Pada Perang Arab Vs Israel jilid II atau dikenal Perang Yom Kipur 1973, Suriah berhasil memukul mundur pasukan Zionis dari Dataran Tinggi Golan dan kembali menguasai kawasan tersebut.
Akan tetapi, serangan balik Israel pada tahun itu juga, membuat kawasan tersebut, kembali dikuasai Zionis.
Sampai hari ini, dua bukit yang dikenal dengan puncak Hermon dan Booster dikuasai oleh Israel. Dua bukit tersebut, dianggap vital oleh Israel sebagai benteng pertahanan dan gardu pandang militer di sebelah utara.
Meski dikuasai oleh Israel, tetapi, tak ada negara yang mengakui penguasaan tersebut.
Namun pengakuan AS kepada Israel atas penguasaan Dataran Tinggi Golan, mengancam geo-politik di kawasan Timur Tengah.
Di Istanbul, Presiden Turki Reccep Tayyib Erdogan mengecam pengakuan tersebut. “Anda (Trump) tidak mempunyai yuridiksi apapun untuk memberikan hak kepada Israel menguasai wilayah yang tak dimiliki oleh mereka,” kata dia, seperti mengutip Hurriyet Daily News.
Di Teheran, Presiden Iran, Hassan Rouhani, pun mengutuk keputusan AS tersebut.
“Apakah anda bisa membayangkan, Amerika yang tidak terhubung dengan wilayah anda, memberikan tanah anda kepada satu bangsa yang tidak pernah diakui?,” kata Rouhani, seperti dikutip dari kantor berita resmi IRNA.
Kata Rouhani, aksi Trump tersebut, bukan cuma melanggar hukum internasional. Namun mengancam negara-negara di kawasan, untuk kembali terlibat eskalasi militer yang tinggi.
“Ini akan berdampak negatif pada perdamaian negara-negara di kawasan,” sambung dia.

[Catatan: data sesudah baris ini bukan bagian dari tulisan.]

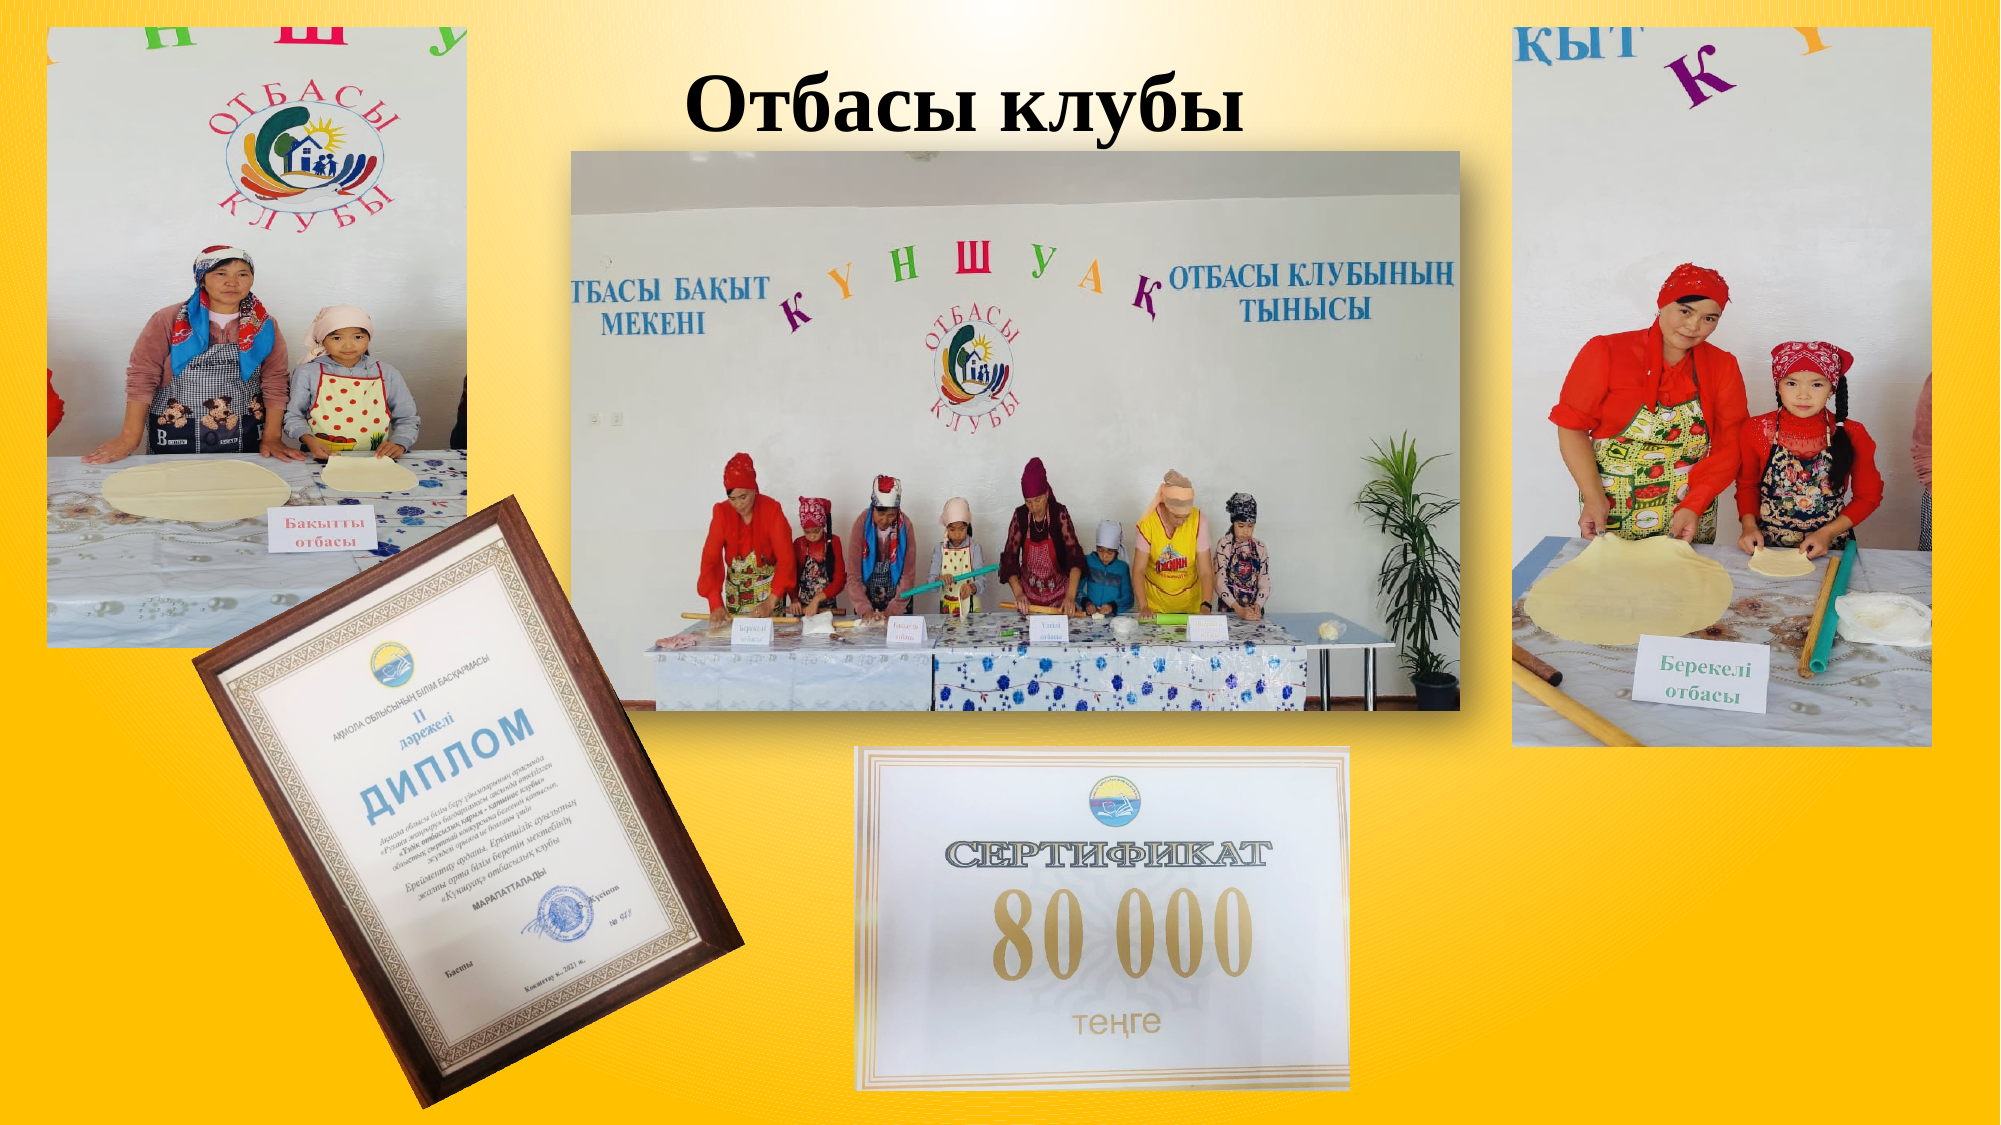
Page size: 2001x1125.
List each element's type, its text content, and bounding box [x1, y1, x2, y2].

title Отбасы клубы [467, 50, 1512, 158]
picture [47, 27, 1460, 1109]
picture [1512, 27, 1932, 747]
picture [854, 746, 1350, 1091]
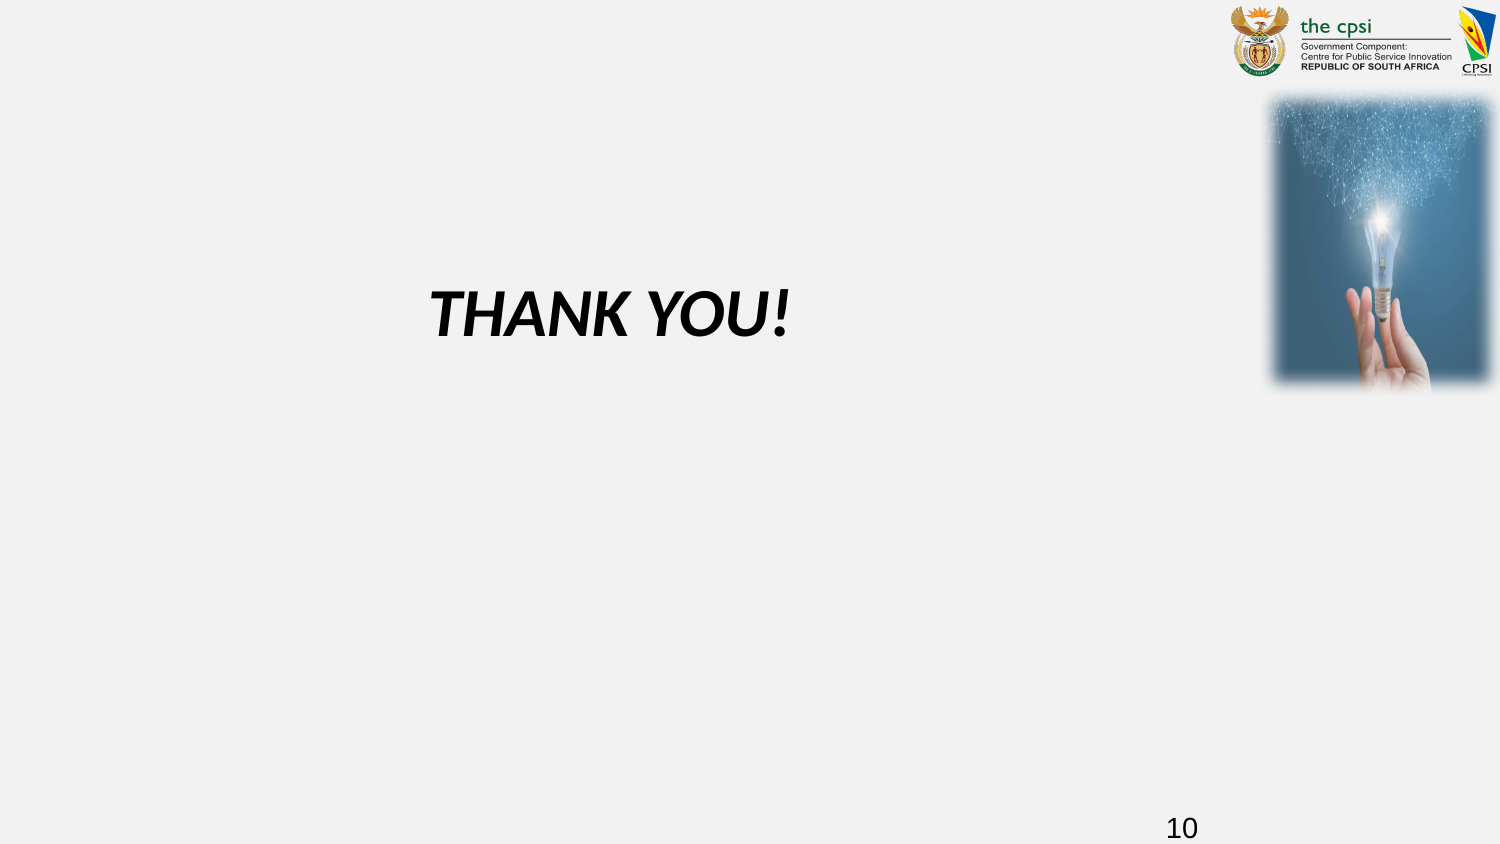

Pemimpin-pemimpin negara di kawasan Timur Tengah, seperti Arab Saudi, Uni Emirate Arab (UEA), Bahrain, Qatar, dan Kuwait, pun melayangkan protes yang sama.
Di Jakarta, Pemerintah Republik Indonesia (RI), lewat rilis resmi Kementerian Luar Negeri (Kemenlu), pun menolak keputusan AS yang memberi pengakuan kepada Israel atas penguasaan Dataran Tinggi Golan.
Dalam pernyataan resmi, Indonesia tetap mengakui Dataran Tinggi Golan, sebagai wilayah Republik Suriah.